→ Material for this exercise:

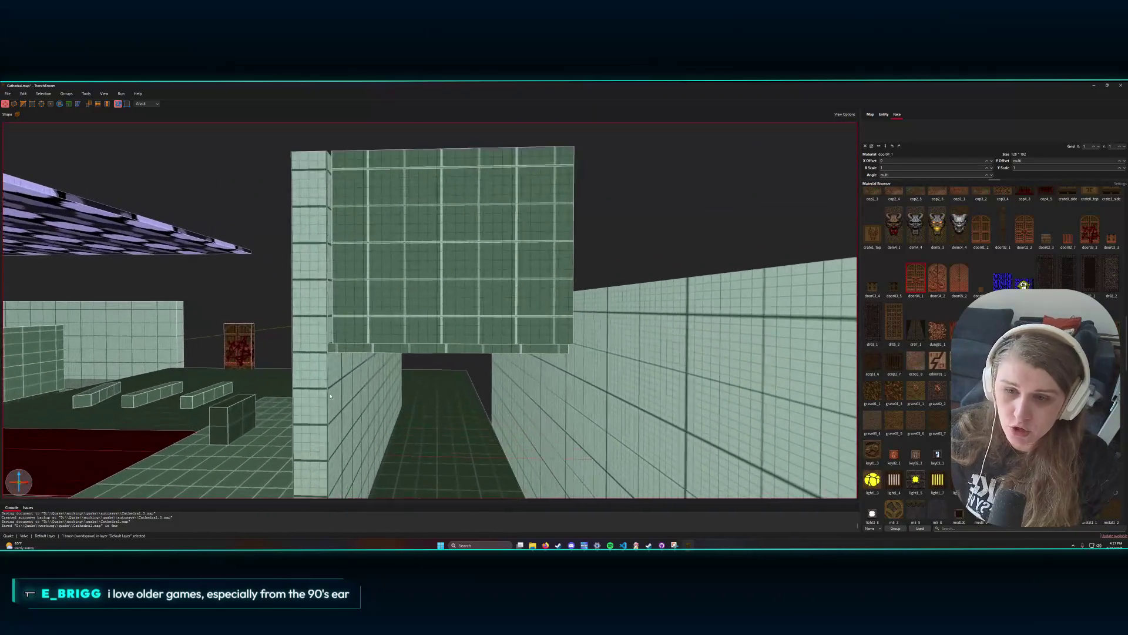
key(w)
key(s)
==
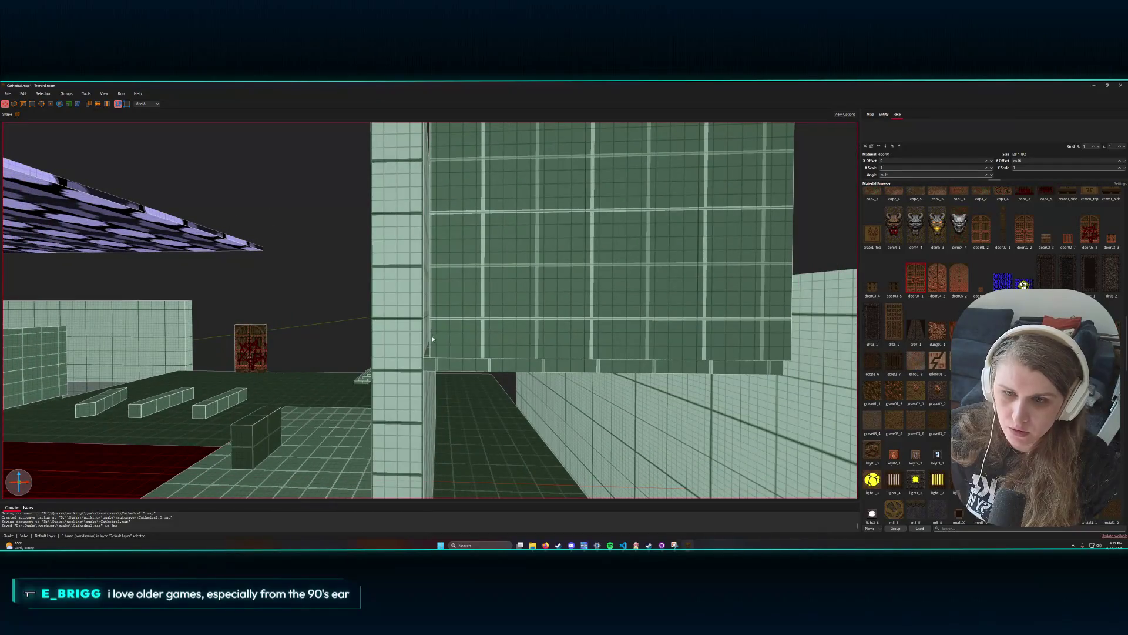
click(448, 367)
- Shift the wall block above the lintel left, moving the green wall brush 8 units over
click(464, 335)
---
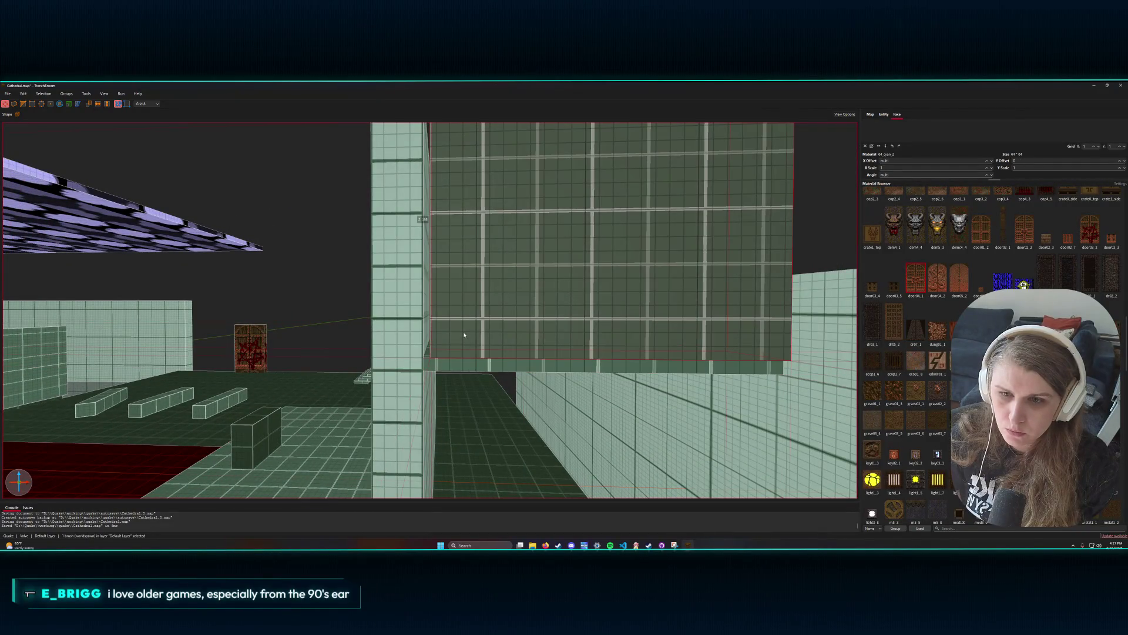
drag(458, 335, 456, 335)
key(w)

→ Work task:
Print, from the entries above, the line with "click(448, 367)", the line with "click(464, 335)" and all lines between them, exactly and with nothing else.

→ Finished task:
click(448, 367)
- Shift the wall block above the lintel left, moving the green wall brush 8 units over
click(464, 335)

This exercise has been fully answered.